> Task directions:
Please reproduce each of the records below word for word, leaving the pictures out of your answer.
____________
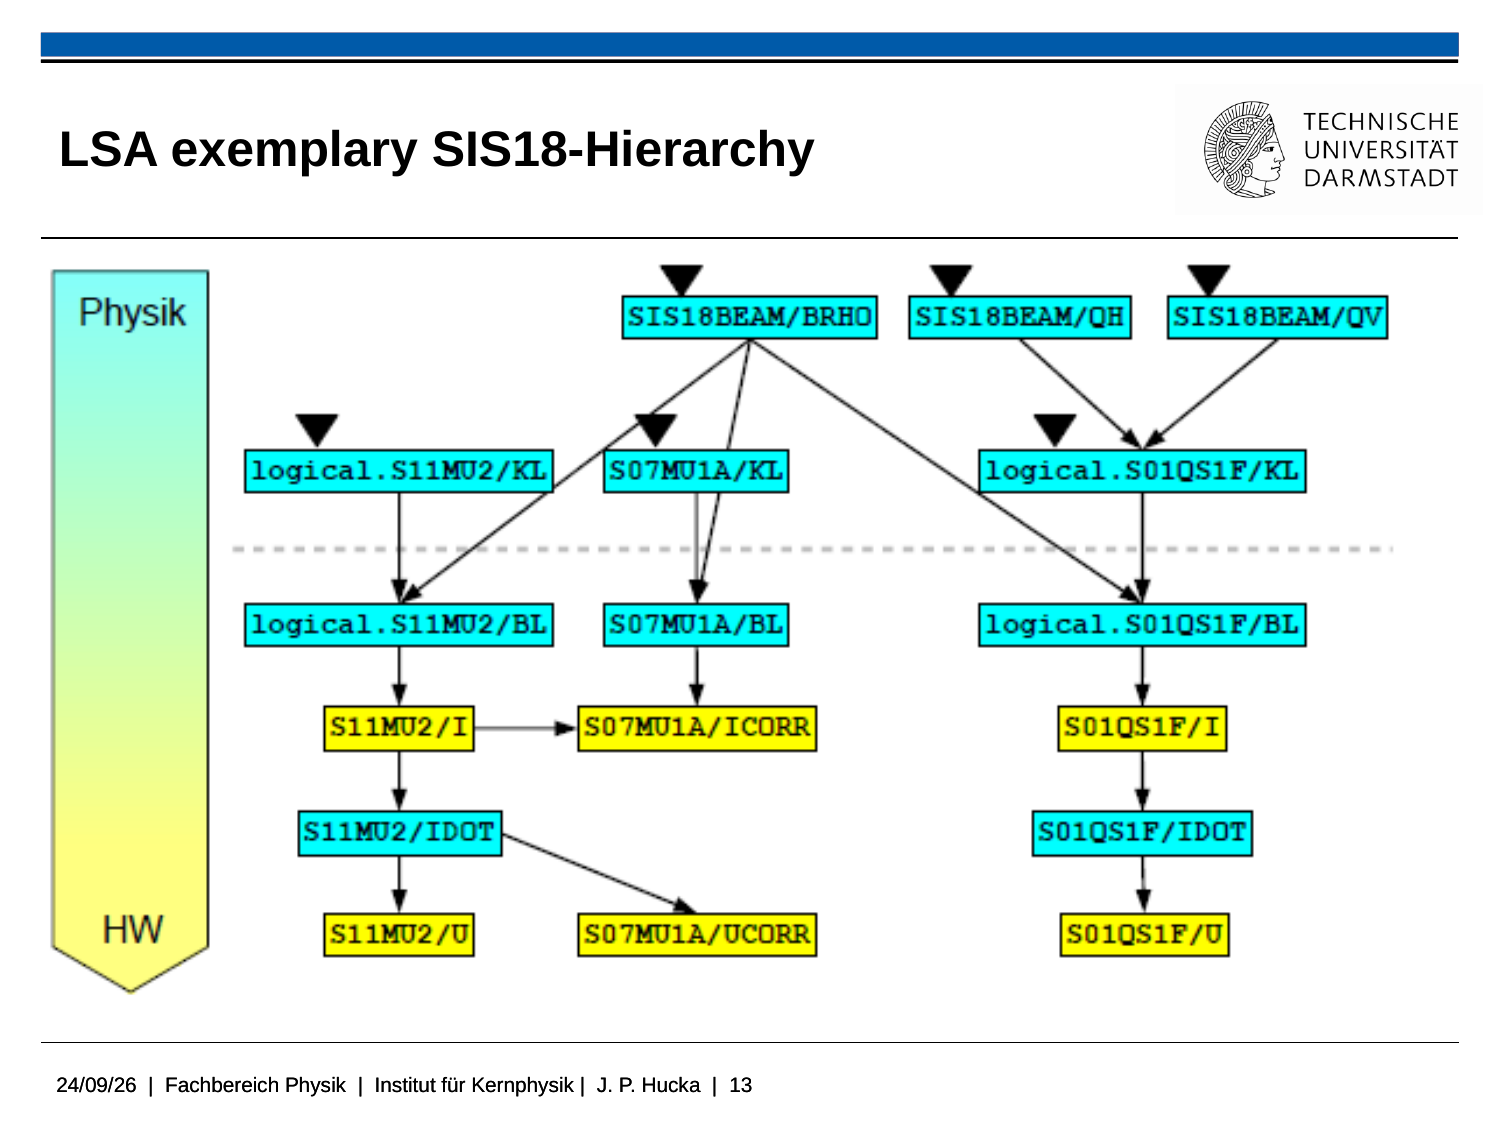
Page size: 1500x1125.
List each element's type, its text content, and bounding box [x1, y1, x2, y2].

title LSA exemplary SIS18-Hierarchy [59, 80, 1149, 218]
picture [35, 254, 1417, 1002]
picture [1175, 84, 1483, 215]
____________
> Final result:
Page size: 1500x1125.
List each element's type, its text content, and bounding box [x1, y1, x2, y2].

title LSA exemplary SIS18-Hierarchy [59, 80, 1149, 218]
picture [35, 254, 1417, 1002]
picture [1175, 84, 1483, 215]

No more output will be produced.